**READING PASSAGE**
Since I'm working on that 365 days of life project, I am taking pictures. At least for now I am. So this morning, I thought I'd take one of myself, just to see how that would go.
I knew that I wouldn't like it. There are too many things about me that I don't like. I find so many little problems and I pick them apart. And besides that, I'm pretty sure that the rest of the world would agree with my opinion on those things, at least if they weren't sitting there with me they would. The world doesn't particularly go 'in' for fat girls. I know that. No one needs to try to make me feel better by lying to me with phrases such as 'you're not fat', or 'but you have such a pretty face', or whatever other thing they'd like to tell me so that I wouldn't feel the pain of acknowledging the hard truth.
I am fat. As such, I rarely show anyone a photo of me that includes my whole body, usually it's just my face, though that is getting to the point where I'm not so fond of it either. I don't know why that is. It's not as if they can't tell that I'm fat when I'm standing there with them. Duh!!!
Well, anyway, today, I decided I would take a picture of myself, my whole self, and post it here for all the world to see. I am not what I'd like to be physically, but that is not all of who I am either. Perhaps by this time next year, the picture will look different. On the other hand, it may not. I'm not okay with what I look like, but I feel like I need to be honest about it. Perhaps that will help me to take the next step. If I'm honest with you, maybe I'll be honest with me too.
So here I am, in my fluffy glory. I like my clothing, and the newly painted wall behind me in the standing picture.
I can't see the first picture for some reason, but I think you look good in the second one.
ReplyDeleteHave you ever watched the show How To Look Good Naked?
The premise is this gay British guy takes everyday women who'd rather die than even look at themselves naked, let alone let anyone see them, and he helps them regain their self confidence. Most of the time he puts pictures of them in their "knickers" (underwear) up in public (just the body not the face) and asks total strangers, "Do you think she looks good naked?" Almost everyone says things like, "yea, I wish I had her boobs (women)" or "she's got really nice legs and a nice figure." He allows her to compare herself to other women in their knickers and realize that a lot of her concerns are perception on her part - we see ourselves as bigger than we are.
He shows the women how to dress right for their figure (apples, pears, busty, short...), and usually they do something else that helps them with their self-confidence. Quick makeover on hair and makeup (doesn't even do the teeth fix, skin treatment... that most makeover shows do - that's another thing I like about him - anyone could do it), and by the end of the show they feel comfortable doing a runway walk in their knickers in front of 2000 people and pose for a (tastefully done) shot of them naked. I feel much better about my 200lb self after watching it, and even though I would not mind losing some weight, I no longer feel like I'm unattractive because I'm "fluffy."

**WHAT IS EXPECTED**
Copy the passage from the blog post about the full-body photo, starting at "So here I am, in" up to and including "Look Good Naked?".

**DATA EXCERPTS**
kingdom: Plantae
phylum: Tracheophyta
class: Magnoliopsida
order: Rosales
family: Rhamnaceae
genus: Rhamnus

**OUTPUT**
So here I am, in my fluffy glory. I like my clothing, and the newly painted wall behind me in the standing picture.
I can't see the first picture for some reason, but I think you look good in the second one.
ReplyDeleteHave you ever watched the show How To Look Good Naked?